Trabalho contínuo — Rosana avalia que transformar a cultura demanda continuidade nos projetos e políticas. Iniciativas isoladas, ressalta, não são efetivas para a mudança.
“Não adianta a empresa promover uma palestra de letramento racial ou contratar um único profissional e achar que a questão está resolvida. O investimento precisa ser na formação continuada, em ações como falar e valorizar a cultura afro-brasileira, levar pessoas e especialistas para falar sobre racismo, mas também sobre outras questões ligadas à nossa cultura. Precisamos trabalhar a provocação cultural continuamente por meio de espaços como comitês e conselhos de diversidade”, explica.
O primeiro passo, ressalta, é admitir o racismo como algo estrutural, institucional e presente para, a partir disso, mapear o entendimento, o envolvimento e o senso de diversidade dentro da empresa. Depois, estabelecer uma trilha de formação contínua e permitir que lideranças negras tenham acesso a espaços de tomada de decisão.
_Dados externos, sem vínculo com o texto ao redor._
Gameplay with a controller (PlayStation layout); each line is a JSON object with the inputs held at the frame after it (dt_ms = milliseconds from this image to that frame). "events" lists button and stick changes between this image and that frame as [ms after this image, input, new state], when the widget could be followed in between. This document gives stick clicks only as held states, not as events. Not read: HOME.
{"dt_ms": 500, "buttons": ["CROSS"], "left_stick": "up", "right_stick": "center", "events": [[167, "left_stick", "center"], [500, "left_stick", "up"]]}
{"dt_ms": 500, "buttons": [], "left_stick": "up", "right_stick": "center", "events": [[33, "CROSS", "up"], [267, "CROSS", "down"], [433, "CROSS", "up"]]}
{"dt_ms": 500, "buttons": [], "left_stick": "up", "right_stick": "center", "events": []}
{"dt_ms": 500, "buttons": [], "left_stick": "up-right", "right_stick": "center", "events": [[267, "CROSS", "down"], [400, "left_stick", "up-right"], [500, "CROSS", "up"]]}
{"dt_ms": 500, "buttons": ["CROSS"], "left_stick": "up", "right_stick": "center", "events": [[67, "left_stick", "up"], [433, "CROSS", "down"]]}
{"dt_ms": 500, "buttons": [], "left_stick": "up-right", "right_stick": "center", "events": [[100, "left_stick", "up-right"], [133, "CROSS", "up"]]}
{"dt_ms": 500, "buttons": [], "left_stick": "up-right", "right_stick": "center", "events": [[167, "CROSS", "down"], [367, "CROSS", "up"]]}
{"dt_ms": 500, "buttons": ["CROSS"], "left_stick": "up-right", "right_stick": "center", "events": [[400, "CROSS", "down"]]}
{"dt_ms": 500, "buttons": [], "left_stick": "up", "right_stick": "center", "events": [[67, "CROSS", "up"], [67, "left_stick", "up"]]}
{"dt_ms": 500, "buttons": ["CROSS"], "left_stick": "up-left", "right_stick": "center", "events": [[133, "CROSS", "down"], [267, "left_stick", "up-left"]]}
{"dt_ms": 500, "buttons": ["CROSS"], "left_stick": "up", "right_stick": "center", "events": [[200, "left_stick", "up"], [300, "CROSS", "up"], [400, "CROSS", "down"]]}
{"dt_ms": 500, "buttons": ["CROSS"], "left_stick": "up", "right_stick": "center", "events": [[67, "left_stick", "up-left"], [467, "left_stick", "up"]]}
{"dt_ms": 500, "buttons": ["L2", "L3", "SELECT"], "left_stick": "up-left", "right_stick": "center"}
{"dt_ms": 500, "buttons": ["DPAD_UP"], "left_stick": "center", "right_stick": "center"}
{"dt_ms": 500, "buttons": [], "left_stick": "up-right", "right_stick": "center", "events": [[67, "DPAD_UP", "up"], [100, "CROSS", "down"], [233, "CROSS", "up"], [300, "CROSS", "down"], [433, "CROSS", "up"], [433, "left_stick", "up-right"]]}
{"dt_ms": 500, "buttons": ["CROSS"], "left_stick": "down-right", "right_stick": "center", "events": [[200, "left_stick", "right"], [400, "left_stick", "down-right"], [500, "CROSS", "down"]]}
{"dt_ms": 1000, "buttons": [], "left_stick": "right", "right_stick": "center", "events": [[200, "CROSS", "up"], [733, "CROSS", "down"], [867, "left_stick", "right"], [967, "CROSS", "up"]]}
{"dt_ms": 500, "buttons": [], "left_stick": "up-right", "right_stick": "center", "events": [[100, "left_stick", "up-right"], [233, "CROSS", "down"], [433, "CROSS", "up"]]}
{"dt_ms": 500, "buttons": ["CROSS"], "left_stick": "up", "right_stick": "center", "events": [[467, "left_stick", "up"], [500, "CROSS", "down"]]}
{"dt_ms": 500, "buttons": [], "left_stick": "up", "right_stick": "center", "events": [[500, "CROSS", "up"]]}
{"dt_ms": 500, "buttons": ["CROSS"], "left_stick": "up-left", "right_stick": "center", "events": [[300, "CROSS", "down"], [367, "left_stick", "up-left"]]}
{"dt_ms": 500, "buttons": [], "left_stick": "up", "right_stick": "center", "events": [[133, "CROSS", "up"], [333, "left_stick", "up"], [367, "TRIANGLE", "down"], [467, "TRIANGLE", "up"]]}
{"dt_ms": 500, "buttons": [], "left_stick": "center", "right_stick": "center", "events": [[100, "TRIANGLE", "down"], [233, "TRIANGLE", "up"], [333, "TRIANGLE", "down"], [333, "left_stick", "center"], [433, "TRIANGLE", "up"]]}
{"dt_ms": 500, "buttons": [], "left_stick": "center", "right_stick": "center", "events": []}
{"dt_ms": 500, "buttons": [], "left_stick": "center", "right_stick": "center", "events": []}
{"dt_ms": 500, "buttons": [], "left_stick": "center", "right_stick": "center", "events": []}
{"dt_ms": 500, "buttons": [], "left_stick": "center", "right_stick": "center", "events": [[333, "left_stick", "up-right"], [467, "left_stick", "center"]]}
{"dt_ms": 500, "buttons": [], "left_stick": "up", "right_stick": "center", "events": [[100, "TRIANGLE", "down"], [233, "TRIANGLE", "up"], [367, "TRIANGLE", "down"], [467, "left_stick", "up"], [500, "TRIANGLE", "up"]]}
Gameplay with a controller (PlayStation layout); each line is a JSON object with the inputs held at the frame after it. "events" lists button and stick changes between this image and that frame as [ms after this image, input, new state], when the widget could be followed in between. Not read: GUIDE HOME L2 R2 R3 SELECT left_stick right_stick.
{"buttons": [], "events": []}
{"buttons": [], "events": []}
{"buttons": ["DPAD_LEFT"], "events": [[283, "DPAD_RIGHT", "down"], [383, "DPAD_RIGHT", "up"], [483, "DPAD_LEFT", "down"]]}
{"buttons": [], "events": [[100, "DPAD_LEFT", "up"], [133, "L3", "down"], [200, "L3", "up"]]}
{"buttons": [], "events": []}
Pessoas como Juliana Xavier Rufino, 30, moradora do bairro Gamboa, região periférica de Salvador (BA), que cursa inglês avançado na Escola da Ponte Para Pretxs e enfrenta os obstáculos de conectividade para dar continuidade ao aprendizado em formato digital.
“As dificuldades que tive para concluir meus estudos foram pelo fato de ser remoto e aplicação dentro da minha vida prática, já que eu não convivo com falantes da língua inglesa ou pessoas que falem inglês fluentemente. No entanto, tirando a conectividade, eu acho o curso muito bom, espero que o projeto continue porque, de fato, ele tem me ajudado muito.”
O processo é lento — Apesar de entender que o assassinato pela polícia estadunidense de George Floyd, em 2020, lançou holofotes sobre o racismo em todo o mundo, o processo de enfrentamento no Brasil segue lento, analisa Rosana Fernandes.
Para ela é fundamental que o governo do presidente Luiz Inácio Lula da Silva (PT) aposte em pesquisas e indicadores como o censo, ignorado durante o governo de Jair Bolsonaro (PL), para que as ações tenham conexão com a realidade e possam ser analisadas.
Rosana acredita que a ausência de dados prejudica a leitura do cenário real do país e defende a necessidade de voltar a valorizar a ciência e a pesquisa tanto na gestão federal quanto na administração das empresas. Caminhos que julga fundamentais para criar políticas assertivas e bem dirigidas.